February 17, 2007
The Perils of Foreign Cachet Product Names
Okay, so how do you pronounce "Vichysoise"? You know, the fancy French potato soup that's served cold. Is it vee shee swah? Or is it vee shee swahz?
And how do you pronounce "coup de grâce," the kindly act performed by the officer in charge of the firing squad at the end of his duties? You hear it all the time in the movies, and you probably say it yourself from time to time. Do you say koo duh grahss or is it koo duh grah?
Are you sure of that? Because the correct pronunciations (if we take as our index of correctness the way the words would be pronounced by an educated native French speaker) are, respectively, vee shee swahz and koo duh grahss.
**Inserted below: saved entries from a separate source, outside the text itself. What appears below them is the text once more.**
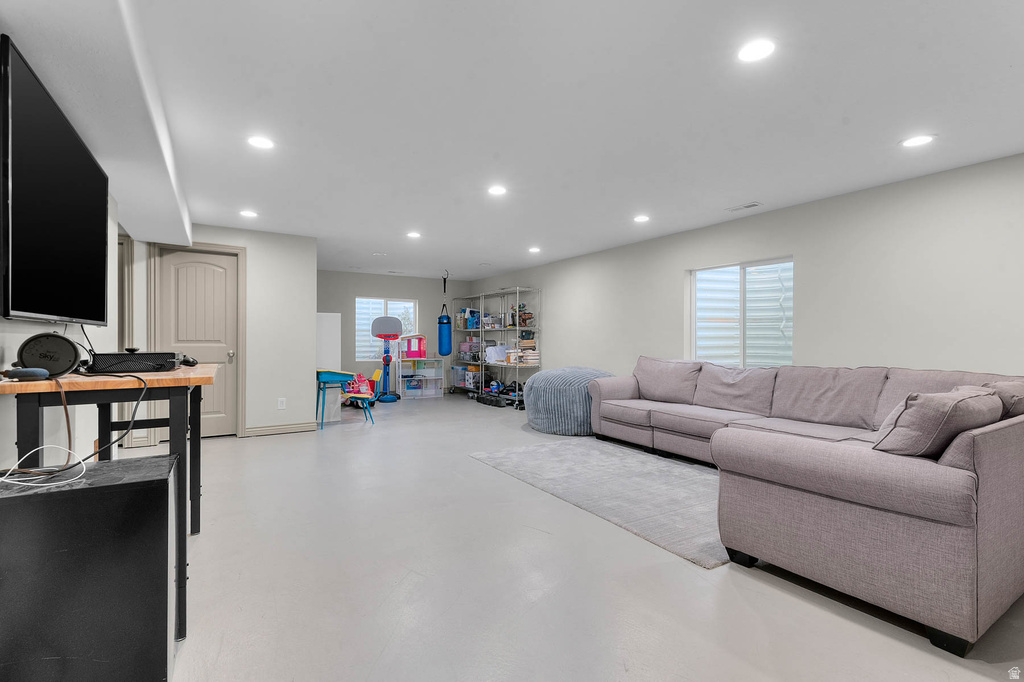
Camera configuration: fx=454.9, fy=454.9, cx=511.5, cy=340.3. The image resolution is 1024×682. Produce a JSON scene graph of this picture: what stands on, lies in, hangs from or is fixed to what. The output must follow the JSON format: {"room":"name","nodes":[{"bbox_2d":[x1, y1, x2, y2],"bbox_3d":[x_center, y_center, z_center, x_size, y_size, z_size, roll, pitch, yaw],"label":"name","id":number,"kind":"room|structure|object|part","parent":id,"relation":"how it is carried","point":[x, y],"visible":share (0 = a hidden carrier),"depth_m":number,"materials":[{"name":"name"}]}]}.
{"room":"basement","nodes":[
{"label":"basement","id":0,"kind":"room"},
{"bbox_2d":[0,186,132,466],"bbox_3d":[-1.672,-0.085,1.149,0.139,2.388,7.067,0,0,-32],"label":"left wall","id":1,"kind":"structure","parent":0,"point":[15,335],"depth_m":2.62,"materials":[{"name":"white paint"}]},
{"bbox_2d":[0,35,107,323],"bbox_3d":[-1.943,-0.501,1.937,0.080,0.881,1.405,0,0,-32],"label":"television","id":2,"kind":"object","parent":1,"relation":"attached to","point":[67,261],"visible":1,"depth_m":1.72,"materials":[{"name":"black glass"}]},
{"bbox_2d":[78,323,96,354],"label":"cable","id":3,"kind":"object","parent":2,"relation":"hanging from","point":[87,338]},
{"bbox_2d":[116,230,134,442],"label":"door frame","id":4,"kind":"structure","parent":1,"relation":"attached to","point":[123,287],"depth_m":4.44,"materials":[{"name":"wood"}]},
{"bbox_2d":[146,222,316,439],"bbox_3d":[-3.242,-0.086,5.076,1.831,2.338,0.131,0,0,-32],"label":"closet wall","id":5,"kind":"structure","parent":0,"point":[309,348],"depth_m":5.27,"materials":[{"name":"white paint"}]},
{"bbox_2d":[154,246,237,440],"bbox_3d":[-3.409,0.057,4.965,0.749,2.048,0.119,0,0,-32],"label":"door","id":6,"kind":"structure","parent":5,"relation":"in","point":[207,255],"depth_m":5.04,"materials":[{"name":"beige paint"}]},
{"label":"doorknob","id":7,"kind":"part","parent":6,"relation":"part of","materials":[{"name":"silver metal"}]},
{"bbox_2d":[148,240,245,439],"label":"door frame","id":8,"kind":"structure","parent":5,"relation":"attached to","point":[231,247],"depth_m":4.96,"materials":[{"name":"beige paint"}]},
{"bbox_2d":[243,422,315,435],"bbox_3d":[-2.706,1.030,5.310,0.689,0.101,0.016,0,0,-32],"label":"baseboard","id":9,"kind":"structure","parent":5,"relation":"attached to","point":[293,426],"depth_m":5.29,"materials":[{"name":"beige paint"}]},
{"bbox_2d":[277,397,285,408],"bbox_3d":[-2.680,0.731,5.288,0.076,0.128,0.018,0,0,-32],"label":"wall socket","id":10,"kind":"object","parent":5,"relation":"attached to","point":[281,406],"visible":0.98,"depth_m":5.28,"materials":[{"name":"white plastic"}]},
{"bbox_2d":[318,270,472,394],"bbox_3d":[-2.577,-0.104,8.791,3.848,2.355,0.154,0,0,-32],"label":"back wall","id":11,"kind":"structure","parent":0,"point":[381,277],"depth_m":8.79,"materials":[{"name":"grey paint"}]},
{"bbox_2d":[354,297,416,360],"bbox_3d":[-2.448,-0.206,8.898,1.206,1.210,0.116,0,0,-32],"label":"back window","id":12,"kind":"structure","parent":11,"relation":"in","point":[373,348],"depth_m":8.83,"materials":[{"name":"glass"}]},
{"bbox_2d":[0,0,1023,279],"bbox_3d":[-0.602,-1.295,4.016,5.854,0.111,10.563,0,0,-32],"label":"ceiling","id":13,"kind":"structure","parent":0,"point":[736,191],"depth_m":2.46,"materials":[{"name":"white paint"}]},
{"bbox_2d":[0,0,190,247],"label":"ceiling soffit","id":14,"kind":"object","parent":13,"relation":"attached to","point":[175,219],"visible":0.92,"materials":[{"name":"white paint"}]},
{"bbox_2d":[240,209,257,217],"bbox_3d":[-2.578,-1.241,4.459,0.172,0.010,0.175,0,0,-32],"label":"recessed light","id":15,"kind":"object","parent":13,"relation":"in","point":[247,213],"visible":0.99,"depth_m":4.44,"materials":[{"name":"white"}]},
{"bbox_2d":[247,135,273,149],"bbox_3d":[-1.578,-1.244,2.859,0.171,0.007,0.172,0,0,-32],"label":"recessed light","id":16,"kind":"object","parent":13,"relation":"in","point":[259,142],"visible":0.99,"depth_m":2.85,"materials":[{"name":"white"}]},
{"bbox_2d":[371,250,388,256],"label":"ceiling vent","id":17,"kind":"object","parent":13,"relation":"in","point":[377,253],"visible":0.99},
{"bbox_2d":[406,231,421,238],"bbox_3d":[-1.152,-1.243,5.347,0.177,0.010,0.180,0,0,-32],"label":"recessed light","id":18,"kind":"object","parent":13,"relation":"in","point":[413,235],"visible":0.99,"depth_m":5.33,"materials":[{"name":"white"}]},
{"bbox_2d":[438,274,451,356],"bbox_3d":[-1.263,-0.485,8.544,0.252,1.504,0.281,0,0,-32],"label":"punching bag","id":19,"kind":"object","parent":13,"relation":"hanging from","point":[439,323],"visible":0.98,"depth_m":8.45,"materials":[{"name":"blue"}]},
{"bbox_2d":[487,185,506,195],"bbox_3d":[-0.120,-1.239,3.755,0.172,0.007,0.173,0,0,-32],"label":"recessed light","id":20,"kind":"object","parent":13,"relation":"in","point":[495,189],"visible":0.99,"depth_m":3.75,"materials":[{"name":"white"}]},
{"bbox_2d":[528,246,540,253],"bbox_3d":[0.304,-1.233,6.176,0.181,0.013,0.183,0,0,-32],"label":"recessed light","id":21,"kind":"object","parent":13,"relation":"in","point":[534,249],"visible":0.99,"depth_m":6.15,"materials":[{"name":"white"}]},
{"bbox_2d":[633,214,650,222],"bbox_3d":[1.313,-1.228,4.593,0.176,0.010,0.178,0,0,-32],"label":"recessed light","id":22,"kind":"object","parent":13,"relation":"in","point":[642,217],"visible":0.98,"depth_m":4.58,"materials":[{"name":"white"}]},
{"bbox_2d":[726,201,762,211],"bbox_3d":[2.137,-1.229,4.188,0.149,0.011,0.280,0,0,-32],"label":"ceiling vent","id":23,"kind":"object","parent":13,"relation":"in","point":[750,205],"visible":0.98,"depth_m":4.17,"materials":[{"name":"white metal"}]},
{"bbox_2d":[737,38,775,62],"bbox_3d":[1.046,-1.237,1.943,0.173,0.007,0.174,0,0,-32],"label":"recessed light","id":24,"kind":"object","parent":13,"relation":"in","point":[750,52],"visible":0.99,"depth_m":1.94,"materials":[{"name":"white"}]},
{"bbox_2d":[900,134,935,147],"bbox_3d":[2.507,-1.232,2.808,0.174,0.007,0.176,0,0,-32],"label":"recessed light","id":25,"kind":"object","parent":13,"relation":"in","point":[916,140],"visible":0.99,"depth_m":2.80,"materials":[{"name":"white"}]},
{"bbox_2d":[120,391,1023,681],"bbox_3d":[-0.589,1.143,3.932,5.875,0.101,10.558,0,0,-32],"label":"floor","id":26,"kind":"structure","parent":0,"point":[730,589],"depth_m":2.01,"materials":[{"name":"grey concrete"}]},
{"bbox_2d":[0,452,180,681],"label":"speaker","id":27,"kind":"object","parent":26,"relation":"on","point":[123,486],"visible":0.98,"depth_m":1.27,"materials":[{"name":"black"}]},
{"bbox_2d":[0,445,88,487],"bbox_3d":[-1.435,0.367,1.337,0.258,0.089,0.183,0,0,-32],"label":"white cable","id":28,"kind":"object","parent":27,"relation":"on","point":[3,480],"visible":0.98,"depth_m":1.37,"materials":[{"name":"white plastic"}]},
{"bbox_2d":[0,362,215,638],"bbox_3d":[-1.675,0.616,2.054,0.574,0.953,1.324,0,0,-32],"label":"wooden table","id":29,"kind":"object","parent":26,"relation":"on","point":[197,440],"visible":0.63,"depth_m":1.65,"materials":[{"name":"wood"}]},
{"bbox_2d":[2,367,49,380],"bbox_3d":[-1.564,0.106,1.464,0.111,0.037,0.078,0,0,-32],"label":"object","id":30,"kind":"object","parent":29,"relation":"on","point":[45,372],"visible":0.99,"depth_m":1.44,"materials":[{"name":"plastic"}]},
{"bbox_2d":[14,332,82,378],"bbox_3d":[-1.709,0.055,1.688,0.173,0.165,0.163,0,0,-32],"label":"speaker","id":31,"kind":"object","parent":29,"relation":"on","point":[73,350],"visible":0.93,"depth_m":1.65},
{"bbox_2d":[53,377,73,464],"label":"cable","id":32,"kind":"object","parent":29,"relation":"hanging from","point":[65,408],"visible":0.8,"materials":[{"name":"brown plastic"}]},
{"bbox_2d":[1,370,148,481],"bbox_3d":[-1.484,0.250,1.504,0.390,0.296,0.501,0,0,-32],"label":"cable","id":33,"kind":"object","parent":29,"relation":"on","point":[65,406],"visible":0.98,"depth_m":1.49,"materials":[{"name":"black plastic"}]},
{"bbox_2d":[87,351,181,373],"bbox_3d":[-1.680,0.085,2.035,0.337,0.091,0.342,0,0,-32],"label":"game console","id":34,"kind":"object","parent":29,"relation":"on","point":[169,362],"visible":0.95,"depth_m":1.92,"materials":[{"name":"black"}]},
{"bbox_2d":[177,353,197,366],"bbox_3d":[-1.640,0.099,2.276,0.112,0.059,0.106,0,0,-32],"label":"game controller","id":35,"kind":"object","parent":29,"relation":"on","point":[187,360],"visible":0.9,"depth_m":2.26,"materials":[{"name":"black plastic"}]},
{"bbox_2d":[316,313,340,420],"bbox_3d":[-2.721,0.353,6.382,0.526,1.458,0.551,0,0,-32],"label":"white cabinet","id":36,"kind":"object","parent":26,"relation":"on","point":[329,325],"visible":0.55,"depth_m":6.21,"materials":[{"name":"white"}]},
{"bbox_2d":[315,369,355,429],"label":"toy table","id":37,"kind":"object","parent":26,"relation":"on","point":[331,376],"visible":0.78,"depth_m":5.69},
{"bbox_2d":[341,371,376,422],"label":"toy chair","id":38,"kind":"object","parent":26,"relation":"on","point":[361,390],"visible":0.86,"depth_m":7.36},
{"bbox_2d":[370,316,402,401],"bbox_3d":[-2.245,0.325,8.240,0.530,1.516,0.557,0,0,-32],"label":"basketball hoop","id":39,"kind":"object","parent":26,"relation":"on","point":[377,335],"visible":0.99,"depth_m":8.22,"materials":[{"name":"blue plastic"}]},
{"bbox_2d":[396,358,444,398],"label":"shelf","id":40,"kind":"object","parent":26,"relation":"on","point":[405,378],"visible":0.97,"depth_m":8.99,"materials":[{"name":"plastic"}]},
{"bbox_2d":[401,335,426,358],"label":"dollhouse","id":41,"kind":"object","parent":40,"relation":"on","point":[423,348],"visible":0.97,"depth_m":8.82,"materials":[{"name":"pink plastic"}]},
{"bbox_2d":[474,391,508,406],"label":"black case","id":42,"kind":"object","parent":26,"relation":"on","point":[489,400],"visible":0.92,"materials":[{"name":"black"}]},
{"bbox_2d":[449,286,539,406],"bbox_3d":[-0.343,0.108,8.330,0.561,1.976,2.444,0,0,-32],"label":"wire shelving unit","id":43,"kind":"object","parent":26,"relation":"on","point":[518,289],"visible":0.76,"depth_m":7.98,"materials":[{"name":"metal"}]},
{"bbox_2d":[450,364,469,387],"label":"storage bin","id":44,"kind":"object","parent":43,"relation":"on","point":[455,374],"visible":0.64,"depth_m":9.26,"materials":[{"name":"plastic"}]},
{"bbox_2d":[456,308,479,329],"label":"toy box","id":45,"kind":"object","parent":43,"relation":"on","point":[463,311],"visible":0.69,"depth_m":8.88,"materials":[{"name":"blue"}]},
{"bbox_2d":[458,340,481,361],"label":"box","id":46,"kind":"object","parent":43,"relation":"on","point":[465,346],"visible":0.68,"depth_m":9.01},
{"bbox_2d":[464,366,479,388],"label":"storage bin","id":47,"kind":"object","parent":43,"relation":"in","point":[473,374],"visible":0.66,"depth_m":8.85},
{"bbox_2d":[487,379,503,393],"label":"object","id":48,"kind":"object","parent":43,"relation":"on","point":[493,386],"visible":0.8,"depth_m":8.12,"materials":[{"name":"blue"}]},
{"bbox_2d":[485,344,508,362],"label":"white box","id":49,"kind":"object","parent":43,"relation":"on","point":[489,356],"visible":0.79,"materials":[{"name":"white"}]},
{"bbox_2d":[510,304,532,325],"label":"toy","id":50,"kind":"object","parent":43,"relation":"in","point":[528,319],"visible":0.65,"depth_m":7.53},
{"bbox_2d":[509,343,539,364],"bbox_3d":[0.248,0.223,7.466,0.337,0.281,0.412,0,0,-32],"label":"book stack","id":51,"kind":"object","parent":43,"relation":"on","point":[536,358],"visible":0.83,"depth_m":7.38,"materials":[{"name":"paper"}]},
{"bbox_2d":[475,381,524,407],"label":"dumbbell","id":52,"kind":"object","parent":26,"relation":"on","point":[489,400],"visible":0.76,"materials":[{"name":"black"}]},
{"bbox_2d":[523,366,614,435],"bbox_3d":[0.745,0.708,5.698,1.173,0.749,1.181,0,0,-32],"label":"bean bag","id":53,"kind":"object","parent":26,"relation":"on","point":[546,374],"visible":0.82,"depth_m":5.23,"materials":[{"name":"blue fabric"}]},
{"bbox_2d":[470,438,727,567],"bbox_3d":[1.104,1.093,3.824,2.050,0.015,2.546,0,0,-32],"label":"rug","id":54,"kind":"object","parent":26,"relation":"on","point":[558,448],"visible":0.76,"depth_m":3.39,"materials":[{"name":"grey carpet"}]},
{"bbox_2d":[581,357,1023,657],"bbox_3d":[1.595,0.644,3.595,2.352,0.897,3.487,0,0,-32],"label":"sectional sofa","id":55,"kind":"object","parent":26,"relation":"on","point":[928,484],"visible":0.99,"depth_m":1.95,"materials":[{"name":"grey fabric"}]},
{"bbox_2d":[872,387,1005,458],"bbox_3d":[1.808,0.372,1.975,0.604,0.331,0.330,0,0,-32],"label":"throw pillow","id":56,"kind":"object","parent":55,"relation":"on","point":[950,406],"visible":0.74,"depth_m":1.81,"materials":[{"name":"grey fabric"}]},
{"bbox_2d":[982,378,1023,418],"bbox_3d":[2.533,0.372,2.294,0.580,0.352,0.324,0,0,-32],"label":"throw pillow","id":57,"kind":"object","parent":55,"relation":"on","point":[1006,388],"visible":0.4,"depth_m":2.14,"materials":[{"name":"grey fabric"}]},
{"bbox_2d":[468,153,1023,393],"bbox_3d":[1.903,-0.062,5.319,0.162,2.338,10.333,0,0,-32],"label":"right wall","id":58,"kind":"structure","parent":0,"point":[544,281],"depth_m":3.75,"materials":[{"name":"paint"}]},
{"bbox_2d":[687,256,792,368],"bbox_3d":[2.347,-0.210,4.690,0.114,1.178,1.236,0,0,-32],"label":"window","id":59,"kind":"structure","parent":58,"relation":"in","point":[700,275],"depth_m":4.71,"materials":[{"name":"white glass"}]}
]}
It's funny, isn't it, how apt we are as Americans to characterize as "charming" the vaguely butchered English cobbled together by so many native French speakers? The French (and particularly the Parisians) certainly don't appear to be charmed by our less-than-perfect attempts to speak their language.
But I digress! This little essay is not really about the linguistic intolerance of the French. Nor does it seek to belittle those Americans whose pronunciation of French words is less than perfect. In fact, I would venture to guess that a majority of Americans would tend to pronounce one or both of the above French terms without the final consonant sound; swah and grah just sound more French, don't they? Besides, anyone who has ever suffered through a few Elementary French classes knows that half the consonants in French are silent. The question is just which ones!
So now consider this: Suppose you were trying to market a brand of fancy French potato soup to be served cold, and you wanted to benefit by the (you should pardon the expression) "cachet" that seems to be automatically conveyed by the French language in all matters culinary.
- Would you dare call it Vichysoise, and, if you did, how would you pronounce it?
- Would it be vee shee swahz (which is "correct" and therefore pleasing to the potential market in France, plus the rather limited group of Americans who have devoted years of study to the French language "as she is spoke by ze Parisien").
- Or should it be vee shee swah (which might actually sound "righter" to a much greater number of American consumers)?
There is, of course, no absolute answer to this question. The problem cannot and should not be resolved without the requisite study and careful consideration it deserves.
Which brings me to the point I would like to make: be very careful when using foreign words to achieve cachet with a product name. Stopping by the foreign language department of the nearby college to see if your grammar and/or pronunciation are "correct" is simply not enough.